Asked whether the meaning of the swastika changes when it is reversed, the creator of many new coats of arms and flags said it was an insignificant difference. “If the swastika is reversed, it changes its meaning slightly, but it is an insignificant detail. In heraldry the principle of mirror-reflection operates. When a person looks in the mirror, right is left. If the swastika spins clockwise in Nazi symbolism, its turning in the other direction is heraldically primary, but these are just nuances. A swastika is still a swastika,” he explained.
[offset text:] “This flag offends me personally and the entire Jewish community,” Faina Kukliansky said.
Lithuanian Jewish Community chairwoman Faina Kukliansky told 15min.lt this sort of demonstration of the swastika is intolerable. “This flag offends me personally and the entire Jewish community. Even if they try to link it with the historical legacy of Lithuania, this symbol is associated by everyone with the crimes of Nazism. Why does it have to be demonstrated?”

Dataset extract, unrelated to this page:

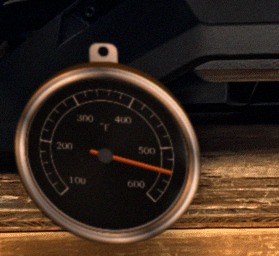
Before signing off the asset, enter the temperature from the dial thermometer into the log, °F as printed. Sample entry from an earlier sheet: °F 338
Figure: °F 540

She said International Holocaust Day had just been marked a few days earlier. Returning from Brussels where events were held to mark the day, Kukliansky said the ethical position of European Union leaders was clear: neo-Nazism and antisemitism will not be allowed to spread in democratic countries.

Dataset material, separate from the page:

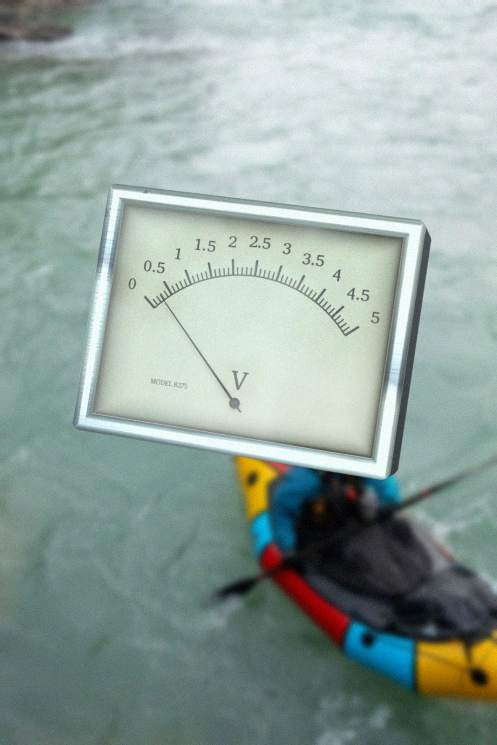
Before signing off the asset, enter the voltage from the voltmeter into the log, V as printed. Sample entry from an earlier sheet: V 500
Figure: V 0.3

[photo caption:] photo: Aurimas Šrubėnas/Faina Kukliansky, Lithuanian Jewish Community chairwoman
She said no one was trying to destroy the cultural or historical heritage of countries, and therefore there was no need to use this as cover for spreading ideas giving rise to ethnic discord. “If I travelled to India and saw on the wall of a home the symbol of the ancient swastika, I really wouldn’t demand the building be torn down. In the same way I don’t propose the destruction of Lithuanian cultural heritage treasures either. But people who publicly demonstrate the swastika are not just offending Jews, but all members of the democratic community. The crimes of Nazism, after all, didn’t just affect the Jewish people.”
Lack of Regulation
[offset text:] “That such things are allowed today doesn’t mean we have to accept them,” the representative of the Jewish community said.
Kukliansky said it wasn’t a normal situation in which such symbols may be publicly displayed and that this is allowed by Lithuanian law. “I am an attorney and may not comment upon laws or legal decisions, but we have to understand that laws change, new jurisprudence arises. That such things are allowed today doesn’t mean we have to accept them,” she said.
The Lithuanian Jewish community representative said it wasn’t really important which way the swastika was pointed or how it was stylized: “In the context of this period the meaning of the swastika symbol is clear to everyone. This is well understood by those who use it. The question that must be asked is what their goals and motives are for acting this way.”
[photo caption:] photo: Andrius Vaitkevičius/15min.lt Graffiti on a Jewish community building.
The woman noted the Lithuanian legislation was not in order. “I see that accountability for Holocaust denial isn’t regulated sufficiently in Lithuania. This situation needs to be changed and that is one of our main goals,” Kukliansky said.